As to the personal estate of Thomas Ryan, the administrator of such estate having in his possession the personal property is a necessary party defendant. As to real estate affected by the contract, the devisee named in the will of Thomas Ryan would, if living, be a necessary party defendant. Upon the death of one seized of real property, the title to such real property vests in the devisee by virtue of the will itself. (Corley v. McElmeel, 149 N. Y. 228; Alfred University v. Frace, 193 App. Div. 279.)

Under the facts stated above the defendant Augustus Morris through the devise to him under the will of George J. Ryan, has succeeded to his title and become seized of the real estate described in the complaint which Thomas Ryan owned. He is consequently a necessary party to the action in his individual capacity.

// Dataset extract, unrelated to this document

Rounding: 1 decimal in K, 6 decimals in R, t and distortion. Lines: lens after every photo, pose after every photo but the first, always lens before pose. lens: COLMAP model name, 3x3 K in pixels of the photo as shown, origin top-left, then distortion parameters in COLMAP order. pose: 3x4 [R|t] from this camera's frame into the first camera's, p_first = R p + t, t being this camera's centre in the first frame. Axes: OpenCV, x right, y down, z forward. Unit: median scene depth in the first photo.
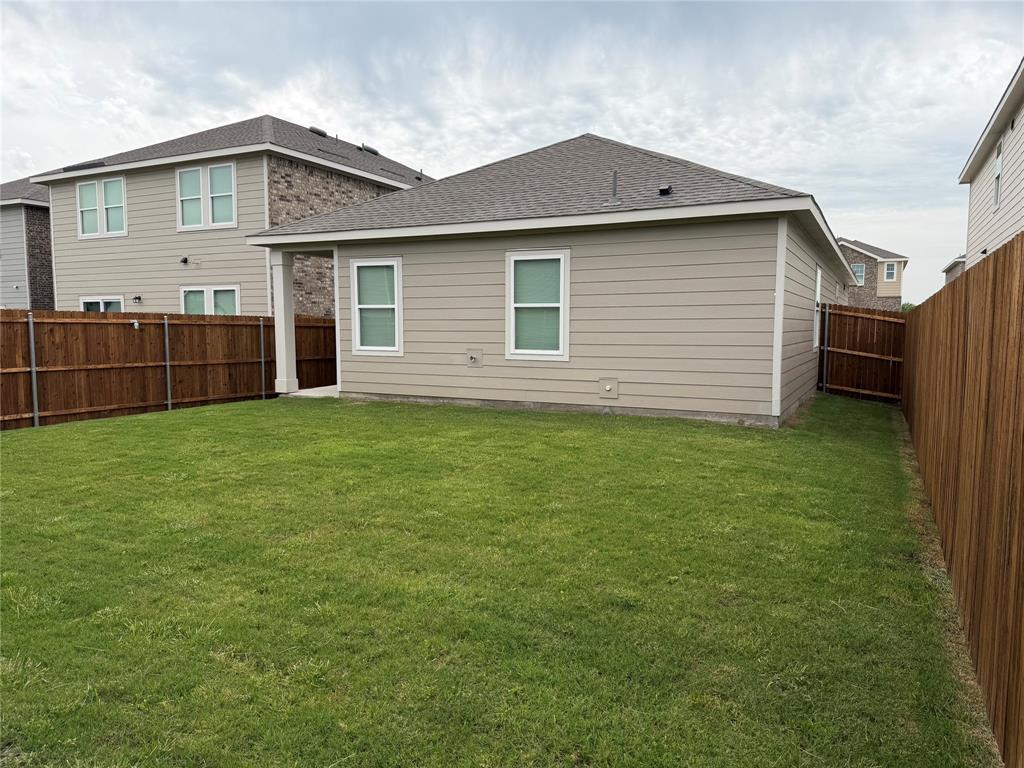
lens RADIAL K [[728.3, 0, 514.2], [0, 728.3, 390.9], [0, 0, 1]] dist [0.034329, -0.043665]
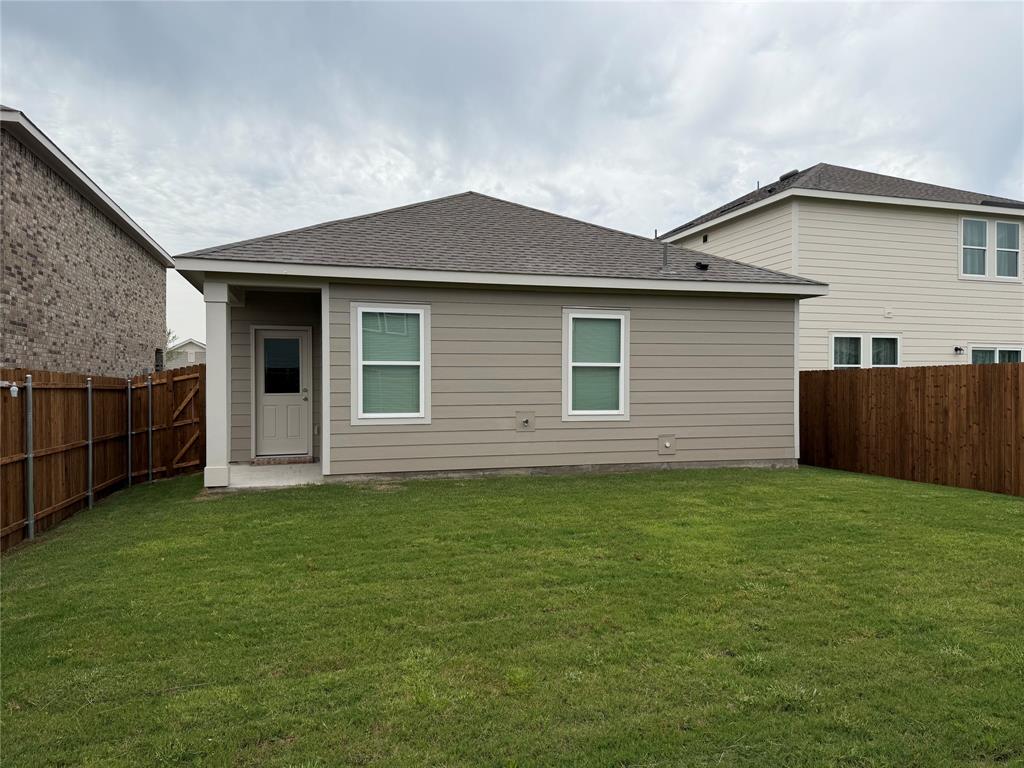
lens RADIAL K [[728.3, 0, 517.9], [0, 728.3, 379.0], [0, 0, 1]] dist [0.034329, -0.043665]
pose [[0.727883, -0.000739, 0.685701, -0.583255], [0.067020, 0.995288, -0.070071, -0.030402], [-0.682418, 0.096959, 0.724503, 0.299389]]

It may be that the defendant Morris, as executor of the will of George J. Ryan, that is, as the personal representative of the residuary legatee under Thomas Ryan’s will, is not a necessary party. It is in his capacity as administrator of Thomas Ryan’s estate with the will annexed that the defendant Morris holds the legal title to the personal property which Thomas Ryan possessed at his death. An executor or administrator with the will annexed as such takes the unqualified legal title of all personalty not specifically bequeathed, but holds it, not in his own right, but as a trustee for the benefit, first, of the creditors of the testator, and second, of those entitled to distribution under the will, or, if not all bequeathed, under the Statute of Distributions. (Blood v. Kane, 130 N. Y. 514; Wickenheiser v. Colonial Bank, 168 App. Div. 329.) An executor or administrator with the will annexed holding the legal title generally represents creditors and legatees, and con*428sequently creditors and legatees are not necessary parties to suits involving claims against a decedent's estate. However, under the circumstances of the present case, George J. Ryan, the sole legatee as well as sole devisee under his father’s will, were he living, would have been the sole person beneficially interested in defeating the plaintiff's claim. Under such circumstances, even in relation to the personal estate, he would have been a proper, though probably not a necessary party to this action in equity. (Delcambre v. Delcambre, 210 N. Y. 460; Phalan v. U. S. Trust Co., supra, 190.) Augustus Morris, as executor of the will of George J. Ryan, occupies the same-legal position in relation to the questions involved which his testator would have occupied. In such capacity he is a proper party defendant.

The motion was made under section 192 of the Civil Practice Act, which provides that parties misjoined may be dropped by the court at any time as the ends of justice may require. Nothing in the record suggests that injury might accrue to the moving defendant in any of his capacities by being retained as a defendant in all of them.

The contract as stated above related only to that part of the estate of Thomas Ryan of which he was seized or possessed at the time of making the contract. There is no direct allegation in the complaint that the property, real and personal, which he owned at the time of his death was owned by him when the contract was made. Whether the complaint is defective in this respect is not before us. The motion is not for judgment dismissing the complaint under rule 106 of the Rules of Civil Practice. The defendant does not urge that a cause of action is not alleged against him as administrator with the will annexed of Thomas Ryan. We do not pass upon the sufficiency of the complaint. If it is defective, the omission may be supplied by motion for leave to amend.

The order should be reversed, with ten dollars costs and disbursements, and the motion denied, with ten dollars costs.

All concur. Present — Hubbs, P. J., Clark, Sears, Taylor and Sawyer, JJ.

Order reversed, with ten dollars costs and disbursements, and motion denied, with ten dollars costs.